*Exercise material:*

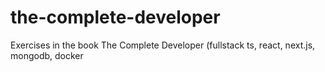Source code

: # the-complete-developer
Exercises in the book The Complete Developer  (fullstack ts, react, next.js, mongodb, docker
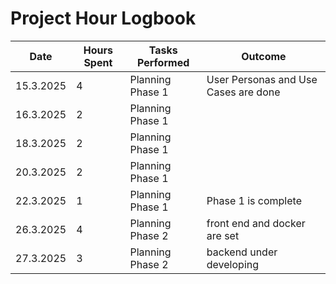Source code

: # Project Hour Logbook

| Date       | Hours Spent | Tasks Performed                      | Outcome                  |
|------------|-------------|--------------------------------------|--------------------------|
| 15.3.2025  | 4           | Planning Phase 1                     | User Personas and Use Cases are done           |
| 16.3.2025  | 2           | Planning Phase 1                     |                          |
| 18.3.2025  | 2           | Planning Phase 1                     |                          |
| 20.3.2025  | 2           | Planning Phase 1                     |                          |
| 22.3.2025  | 1           | Planning Phase 1                     |    Phase 1 is complete                |
| 26.3.2025  | 4           | Planning Phase 2                     |   front end and docker are set               |
| 27.3.2025  | 3           | Planning Phase 2                     |   backend under developing            |

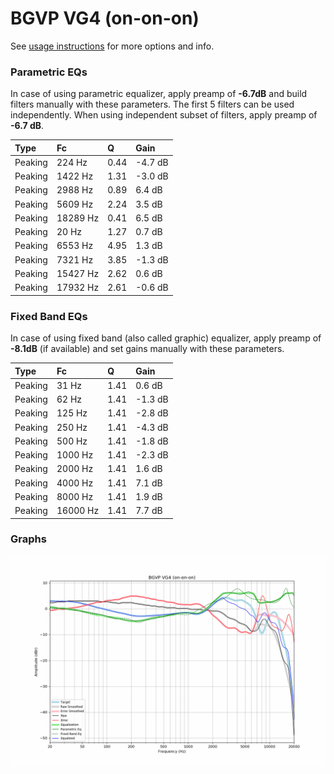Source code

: # BGVP VG4 (on-on-on)
See [usage instructions](https://github.com/jaakkopasanen/AutoEq#usage) for more options and info.

### Parametric EQs
In case of using parametric equalizer, apply preamp of **-6.7dB** and build filters manually
with these parameters. The first 5 filters can be used independently.
When using independent subset of filters, apply preamp of **-6.7 dB**.

| Type    | Fc       |    Q | Gain    |
|:--------|:---------|:-----|:--------|
| Peaking | 224 Hz   | 0.44 | -4.7 dB |
| Peaking | 1422 Hz  | 1.31 | -3.0 dB |
| Peaking | 2988 Hz  | 0.89 | 6.4 dB  |
| Peaking | 5609 Hz  | 2.24 | 3.5 dB  |
| Peaking | 18289 Hz | 0.41 | 6.5 dB  |
| Peaking | 20 Hz    | 1.27 | 0.7 dB  |
| Peaking | 6553 Hz  | 4.95 | 1.3 dB  |
| Peaking | 7321 Hz  | 3.85 | -1.3 dB |
| Peaking | 15427 Hz | 2.62 | 0.6 dB  |
| Peaking | 17932 Hz | 2.61 | -0.6 dB |

### Fixed Band EQs
In case of using fixed band (also called graphic) equalizer, apply preamp of **-8.1dB**
(if available) and set gains manually with these parameters.

| Type    | Fc       |    Q | Gain    |
|:--------|:---------|:-----|:--------|
| Peaking | 31 Hz    | 1.41 | 0.6 dB  |
| Peaking | 62 Hz    | 1.41 | -1.3 dB |
| Peaking | 125 Hz   | 1.41 | -2.8 dB |
| Peaking | 250 Hz   | 1.41 | -4.3 dB |
| Peaking | 500 Hz   | 1.41 | -1.8 dB |
| Peaking | 1000 Hz  | 1.41 | -2.3 dB |
| Peaking | 2000 Hz  | 1.41 | 1.6 dB  |
| Peaking | 4000 Hz  | 1.41 | 7.1 dB  |
| Peaking | 8000 Hz  | 1.41 | 1.9 dB  |
| Peaking | 16000 Hz | 1.41 | 7.7 dB  |

### Graphs
![](./BGVP%20VG4%20(on-on-on).png)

*Your instructions:* In the records above, each line with the string "preamp" should be copied.

*Output for this task:*
In case of using parametric equalizer, apply preamp of **-6.7dB** and build filters manually
When using independent subset of filters, apply preamp of **-6.7 dB**.
In case of using fixed band (also called graphic) equalizer, apply preamp of **-8.1dB**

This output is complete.